Out of mere curiosity, I added the icing on the cake: a feature to graph the syntax tree into a PDF using Graphviz. I ran out of time to implement the semantic analizer, so I handed in what I had, and what was only the icing, ended up saving us! The teacher gave us a nearly perfect score for the project, not minding the lack of semantic analysis because he was delighted with the tree. Here’s the source code:

Here’s an example of the resulting generated tree:

Specialized topics of web development (85/100)

I’ve worked with Laravel and other frameworks since I was 12, so I didn’t think I would have any trouble with this subject, and asked the teacher to let me skip the classes and only present activities and exams. He gave me permission.

The main class topics were Laravel, Node.js, MongoDB and AWS. I replaced MongoDB with RethinkDB (due to licensing). In general, I didn’t have trouble getting the assignments and exams done; however, the final project was a nightmare.

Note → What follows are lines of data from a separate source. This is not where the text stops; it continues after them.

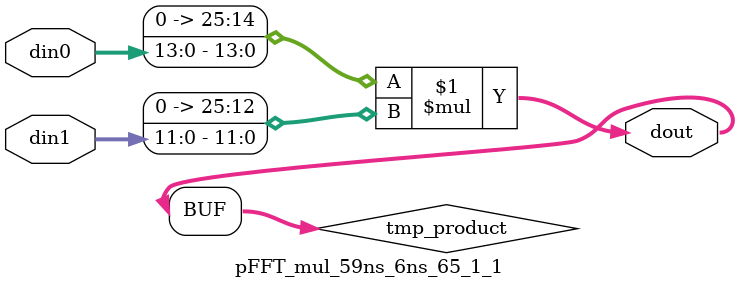
<source format=v>

`timescale 1 ns / 1 ps

 module pFFT_mul_59ns_6ns_65_1_1(din0, din1, dout);
parameter ID = 1;
parameter NUM_STAGE = 0;
parameter din0_WIDTH = 14;
parameter din1_WIDTH = 12;
parameter dout_WIDTH = 26;

input [din0_WIDTH - 1 : 0] din0; 
input [din1_WIDTH - 1 : 0] din1; 
output [dout_WIDTH - 1 : 0] dout;

wire signed [dout_WIDTH - 1 : 0] tmp_product;
























assign tmp_product = $signed({1'b0, din0}) * $signed({1'b0, din1});











assign dout = tmp_product;





















endmodule

</source>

The final project consisted on a small e-shopping platform. As always, I enjoy making things complicated for me and learn from it, so I chose CHICKEN Scheme (and PostgreSQL) for the back-end, and I had a very difficult time with it, as the web development ecosystem for CHICKEN is very limited. I started the project three days before the deadline, and a lot was still missing from the back-end the day of the deadline. I didn’t have the front-end yet! I managed to implement part of it, but then I gave up and asked the teacher if I could present an exam instead, and he said yes. I completed the exam successfully, and passed the subject! Here’s the unfortunately incomplete source code:

Software projects management (77/100)

This teacher is terrible! She’s very annoying, doesn’t teach well, arrives late to classes, wants us to adapt to her schedules, and on top of that, wants good results from us. No matter how hard I tried, I couldn’t ever pay attention to her, I couldn’t ever seem to comprehend what she was saying. I didn’t put a lot of effort into this subject, and neither my friend, so we got kicked out of the team and things got even more complicated. We lagged behind so bad, that we were starting sprint 2 when everyone else was finishing it.

The final project that my friend and I were supposed to work on (using Scrum) consisted on a web app where you could order food from the school cafeteria, so it would be ready at a certain hour, so that you didn’t have to line up. We only had the login and sign up! So, my friend came up with a great idea: why not take my unfinished e-shopping project, and transform it into this project? This is what saved us. We presented sprint 2, and it went out great! Our project management was terrible, but we made up with some bonus points we got from other activities, and passed the subject!